Excavations.ie

1996:283 - DUNDALK: Church Street, Louth

NMI Burial Excavation Records

County: Louth

Site name: DUNDALK: Church Street

Sites and Monuments Record No.: N/A

Licence number: 96E0295

Author: Kieran Campbell

Author/Organisation Address: 6 St Ultans, Laytown, Drogheda

Site type: Historic town

Period/Dating: Multi-period

ITM: E 704628m, N 807810m

Latitude, Longitude (decimal degrees): 54.008905, -6.403769

The site is located on the west side of Church Street, Dundalk, opposite the thirteenth-century parish church of St Nicholas. It has a street frontage of 9m, narrowing to 7.3m wide at the back of the site 21.4m from the street. Maps since 1594 show a continuous line of buildings along the west side of this street.
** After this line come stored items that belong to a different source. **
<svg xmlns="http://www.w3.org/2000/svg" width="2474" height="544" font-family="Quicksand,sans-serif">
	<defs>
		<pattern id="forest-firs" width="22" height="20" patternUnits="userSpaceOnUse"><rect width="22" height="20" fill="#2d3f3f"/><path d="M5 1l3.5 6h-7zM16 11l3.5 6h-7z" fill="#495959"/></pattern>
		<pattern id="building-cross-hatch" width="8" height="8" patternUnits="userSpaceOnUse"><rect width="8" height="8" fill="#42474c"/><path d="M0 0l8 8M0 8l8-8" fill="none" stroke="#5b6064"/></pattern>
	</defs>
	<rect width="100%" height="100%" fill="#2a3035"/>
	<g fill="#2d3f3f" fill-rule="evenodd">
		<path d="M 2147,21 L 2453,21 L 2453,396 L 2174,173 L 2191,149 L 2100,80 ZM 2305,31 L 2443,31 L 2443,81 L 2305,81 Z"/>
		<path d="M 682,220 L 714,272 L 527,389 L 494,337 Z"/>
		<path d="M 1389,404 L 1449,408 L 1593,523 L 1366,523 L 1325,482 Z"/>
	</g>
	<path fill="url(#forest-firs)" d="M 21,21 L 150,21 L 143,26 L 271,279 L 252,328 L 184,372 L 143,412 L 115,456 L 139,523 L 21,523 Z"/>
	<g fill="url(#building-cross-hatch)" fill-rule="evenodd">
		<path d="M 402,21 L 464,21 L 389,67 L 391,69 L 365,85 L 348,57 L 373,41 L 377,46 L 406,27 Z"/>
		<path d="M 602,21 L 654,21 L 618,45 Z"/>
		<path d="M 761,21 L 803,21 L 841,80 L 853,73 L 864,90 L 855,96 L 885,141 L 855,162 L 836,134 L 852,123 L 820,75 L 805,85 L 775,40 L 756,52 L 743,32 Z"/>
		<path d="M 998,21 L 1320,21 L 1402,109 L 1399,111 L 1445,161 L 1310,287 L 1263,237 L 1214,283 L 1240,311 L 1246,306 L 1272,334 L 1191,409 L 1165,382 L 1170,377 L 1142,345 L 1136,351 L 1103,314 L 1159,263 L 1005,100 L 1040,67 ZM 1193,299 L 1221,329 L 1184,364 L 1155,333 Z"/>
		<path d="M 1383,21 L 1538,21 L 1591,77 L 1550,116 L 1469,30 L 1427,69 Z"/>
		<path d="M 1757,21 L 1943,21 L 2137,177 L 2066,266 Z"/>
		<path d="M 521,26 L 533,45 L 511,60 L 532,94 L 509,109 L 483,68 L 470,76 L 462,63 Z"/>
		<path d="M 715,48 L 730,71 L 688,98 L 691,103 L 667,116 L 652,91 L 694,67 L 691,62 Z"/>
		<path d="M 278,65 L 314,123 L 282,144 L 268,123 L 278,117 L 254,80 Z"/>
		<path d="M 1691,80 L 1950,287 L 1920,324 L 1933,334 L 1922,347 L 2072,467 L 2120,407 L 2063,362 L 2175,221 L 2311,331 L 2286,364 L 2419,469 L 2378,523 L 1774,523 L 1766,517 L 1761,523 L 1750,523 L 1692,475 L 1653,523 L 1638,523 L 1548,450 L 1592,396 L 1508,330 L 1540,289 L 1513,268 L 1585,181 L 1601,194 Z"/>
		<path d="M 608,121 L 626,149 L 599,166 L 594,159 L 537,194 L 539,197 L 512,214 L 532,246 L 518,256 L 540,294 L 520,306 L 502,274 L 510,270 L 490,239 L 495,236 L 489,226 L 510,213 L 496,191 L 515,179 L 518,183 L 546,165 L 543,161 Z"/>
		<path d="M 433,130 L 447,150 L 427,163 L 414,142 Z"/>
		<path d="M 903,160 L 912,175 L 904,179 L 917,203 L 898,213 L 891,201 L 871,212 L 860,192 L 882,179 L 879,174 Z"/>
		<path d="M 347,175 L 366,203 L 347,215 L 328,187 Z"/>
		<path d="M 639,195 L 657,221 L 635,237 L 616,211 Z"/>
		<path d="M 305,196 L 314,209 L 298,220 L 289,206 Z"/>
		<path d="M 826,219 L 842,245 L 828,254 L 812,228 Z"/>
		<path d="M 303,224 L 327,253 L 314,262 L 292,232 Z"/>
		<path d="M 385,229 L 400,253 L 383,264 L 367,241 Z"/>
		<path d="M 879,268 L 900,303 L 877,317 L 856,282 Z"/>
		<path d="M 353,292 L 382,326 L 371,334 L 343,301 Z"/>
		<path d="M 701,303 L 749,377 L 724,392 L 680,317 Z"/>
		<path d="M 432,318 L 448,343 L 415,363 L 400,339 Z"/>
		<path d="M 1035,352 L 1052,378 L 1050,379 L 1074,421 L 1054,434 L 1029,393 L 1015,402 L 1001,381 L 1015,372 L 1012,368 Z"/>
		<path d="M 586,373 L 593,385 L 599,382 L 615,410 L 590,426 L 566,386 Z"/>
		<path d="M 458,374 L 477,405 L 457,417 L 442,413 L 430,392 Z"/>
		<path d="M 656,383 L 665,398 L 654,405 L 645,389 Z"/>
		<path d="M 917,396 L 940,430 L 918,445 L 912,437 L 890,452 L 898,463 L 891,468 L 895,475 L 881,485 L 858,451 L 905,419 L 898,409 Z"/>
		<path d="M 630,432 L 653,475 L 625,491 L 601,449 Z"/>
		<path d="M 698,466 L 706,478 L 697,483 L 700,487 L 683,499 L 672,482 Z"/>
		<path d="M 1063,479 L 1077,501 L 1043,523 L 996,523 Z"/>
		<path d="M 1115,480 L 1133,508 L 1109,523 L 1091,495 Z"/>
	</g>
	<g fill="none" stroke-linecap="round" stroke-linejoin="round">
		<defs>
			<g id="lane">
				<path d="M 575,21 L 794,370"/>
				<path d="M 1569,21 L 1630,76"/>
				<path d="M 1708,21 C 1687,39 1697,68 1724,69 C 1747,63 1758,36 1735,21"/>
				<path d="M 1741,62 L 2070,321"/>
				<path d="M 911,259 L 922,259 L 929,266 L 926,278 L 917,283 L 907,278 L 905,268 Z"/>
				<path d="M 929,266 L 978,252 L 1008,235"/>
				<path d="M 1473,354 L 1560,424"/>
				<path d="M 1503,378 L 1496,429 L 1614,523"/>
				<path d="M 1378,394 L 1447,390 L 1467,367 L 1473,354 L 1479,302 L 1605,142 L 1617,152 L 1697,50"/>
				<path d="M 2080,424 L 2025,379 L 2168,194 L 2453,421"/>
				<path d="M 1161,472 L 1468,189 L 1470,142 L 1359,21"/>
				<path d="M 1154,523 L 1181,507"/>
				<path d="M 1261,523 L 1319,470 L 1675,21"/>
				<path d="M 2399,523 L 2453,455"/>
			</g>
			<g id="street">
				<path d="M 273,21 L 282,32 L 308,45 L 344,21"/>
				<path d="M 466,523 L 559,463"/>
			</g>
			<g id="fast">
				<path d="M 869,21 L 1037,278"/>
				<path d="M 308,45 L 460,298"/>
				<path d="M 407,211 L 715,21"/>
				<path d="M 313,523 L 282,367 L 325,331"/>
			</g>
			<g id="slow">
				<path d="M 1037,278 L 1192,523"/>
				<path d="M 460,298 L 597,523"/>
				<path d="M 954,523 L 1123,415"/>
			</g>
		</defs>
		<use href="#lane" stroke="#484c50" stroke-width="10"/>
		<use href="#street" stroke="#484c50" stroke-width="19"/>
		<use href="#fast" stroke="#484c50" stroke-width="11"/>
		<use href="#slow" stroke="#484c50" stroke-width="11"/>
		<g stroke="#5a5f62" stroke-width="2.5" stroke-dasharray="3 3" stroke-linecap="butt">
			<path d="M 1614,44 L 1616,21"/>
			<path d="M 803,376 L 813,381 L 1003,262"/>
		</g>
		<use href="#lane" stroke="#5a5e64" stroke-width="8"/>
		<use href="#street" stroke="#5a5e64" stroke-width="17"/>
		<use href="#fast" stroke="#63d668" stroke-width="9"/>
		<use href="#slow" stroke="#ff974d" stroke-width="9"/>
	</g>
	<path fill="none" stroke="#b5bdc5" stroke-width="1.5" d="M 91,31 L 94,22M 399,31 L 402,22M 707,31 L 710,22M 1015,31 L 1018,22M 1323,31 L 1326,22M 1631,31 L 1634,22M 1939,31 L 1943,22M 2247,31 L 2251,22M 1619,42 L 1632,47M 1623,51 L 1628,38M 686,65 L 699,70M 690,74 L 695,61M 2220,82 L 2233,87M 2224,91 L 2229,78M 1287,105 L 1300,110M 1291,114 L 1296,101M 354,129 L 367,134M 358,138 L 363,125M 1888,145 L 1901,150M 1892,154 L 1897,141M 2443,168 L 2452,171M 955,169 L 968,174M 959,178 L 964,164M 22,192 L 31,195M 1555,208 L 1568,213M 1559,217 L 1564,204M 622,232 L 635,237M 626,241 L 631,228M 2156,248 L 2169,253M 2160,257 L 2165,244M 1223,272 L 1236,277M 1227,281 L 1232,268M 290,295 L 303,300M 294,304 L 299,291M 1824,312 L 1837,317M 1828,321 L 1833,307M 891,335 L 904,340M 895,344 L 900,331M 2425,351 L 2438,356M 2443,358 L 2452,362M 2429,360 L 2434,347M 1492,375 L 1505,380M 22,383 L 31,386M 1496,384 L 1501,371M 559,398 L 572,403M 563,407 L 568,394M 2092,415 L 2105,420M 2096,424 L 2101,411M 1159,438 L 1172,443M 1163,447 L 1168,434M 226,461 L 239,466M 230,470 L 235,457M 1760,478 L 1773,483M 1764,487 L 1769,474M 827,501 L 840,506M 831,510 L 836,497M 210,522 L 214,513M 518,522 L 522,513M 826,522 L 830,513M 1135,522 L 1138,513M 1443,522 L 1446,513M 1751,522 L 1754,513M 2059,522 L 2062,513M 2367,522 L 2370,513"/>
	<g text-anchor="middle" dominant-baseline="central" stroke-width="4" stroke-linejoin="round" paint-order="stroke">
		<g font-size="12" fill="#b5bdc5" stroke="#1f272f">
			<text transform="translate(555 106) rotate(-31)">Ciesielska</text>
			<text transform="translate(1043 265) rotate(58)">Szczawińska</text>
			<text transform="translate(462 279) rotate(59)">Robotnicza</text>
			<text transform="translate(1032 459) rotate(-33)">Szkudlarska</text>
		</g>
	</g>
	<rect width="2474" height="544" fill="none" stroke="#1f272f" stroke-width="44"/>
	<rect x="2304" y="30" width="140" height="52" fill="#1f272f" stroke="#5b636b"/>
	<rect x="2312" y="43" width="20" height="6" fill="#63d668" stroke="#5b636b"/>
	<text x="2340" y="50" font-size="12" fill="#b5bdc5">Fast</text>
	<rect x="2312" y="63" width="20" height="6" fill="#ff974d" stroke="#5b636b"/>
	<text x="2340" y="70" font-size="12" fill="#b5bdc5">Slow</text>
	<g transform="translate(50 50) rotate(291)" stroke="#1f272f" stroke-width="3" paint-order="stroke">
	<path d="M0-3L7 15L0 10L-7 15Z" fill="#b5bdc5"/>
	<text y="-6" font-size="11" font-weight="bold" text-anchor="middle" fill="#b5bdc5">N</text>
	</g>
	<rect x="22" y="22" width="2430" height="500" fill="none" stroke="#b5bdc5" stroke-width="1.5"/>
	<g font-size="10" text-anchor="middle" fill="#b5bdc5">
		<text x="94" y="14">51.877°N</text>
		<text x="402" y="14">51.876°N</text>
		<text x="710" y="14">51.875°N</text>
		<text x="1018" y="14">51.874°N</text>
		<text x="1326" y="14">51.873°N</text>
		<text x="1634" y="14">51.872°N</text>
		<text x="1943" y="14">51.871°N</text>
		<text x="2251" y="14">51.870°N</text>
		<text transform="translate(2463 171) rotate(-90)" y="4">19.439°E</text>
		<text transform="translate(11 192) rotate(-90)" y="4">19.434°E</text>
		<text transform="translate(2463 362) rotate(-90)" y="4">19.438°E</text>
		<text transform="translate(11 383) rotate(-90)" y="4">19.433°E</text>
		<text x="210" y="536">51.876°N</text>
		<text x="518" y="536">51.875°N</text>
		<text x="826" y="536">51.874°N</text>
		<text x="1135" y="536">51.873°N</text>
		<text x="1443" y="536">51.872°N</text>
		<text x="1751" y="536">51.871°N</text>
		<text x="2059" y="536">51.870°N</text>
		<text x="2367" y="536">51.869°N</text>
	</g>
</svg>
Four trial-holes were excavated through the rubble on the site to expose the surface of the archaeological deposits. Subsequent excavation by hand was limited to retrieving evidence of date. Three trial-holes excavated in line 5m from the street uncovered rich occupation material, of late sixteenth- or early seventeenth-century date, at a depth of 0.4–0.45m immediately under a surface layer of loose rubble. The deposits had frequent inclusions of bone, shell and charcoal. The finds included a bodysherd of Cologne-Frechen stoneware with acanthus leaf decoration and a fragment of a Martincamp Type III flask.

In a trial-hole located 1 5.5m from the street a brown organic deposit containing bones, shells and decayed wood was recorded at a depth of 1m. This layer was 0.5m thick and rested on a rough surface of stone flags, below which were further deposits of organic material. A rimsherd of black-glazed mug, probably Cistercian-type, suggests a sixteenth/early seventeenth-century date for the organic deposit. Compact gravel sealing the organic layers produced the rim of a Staffordshire press-moulded plate.

As a result of the archaeological assessment, the substructure of the proposed buildings was redesigned and raised above the upper levels of the archaeological material.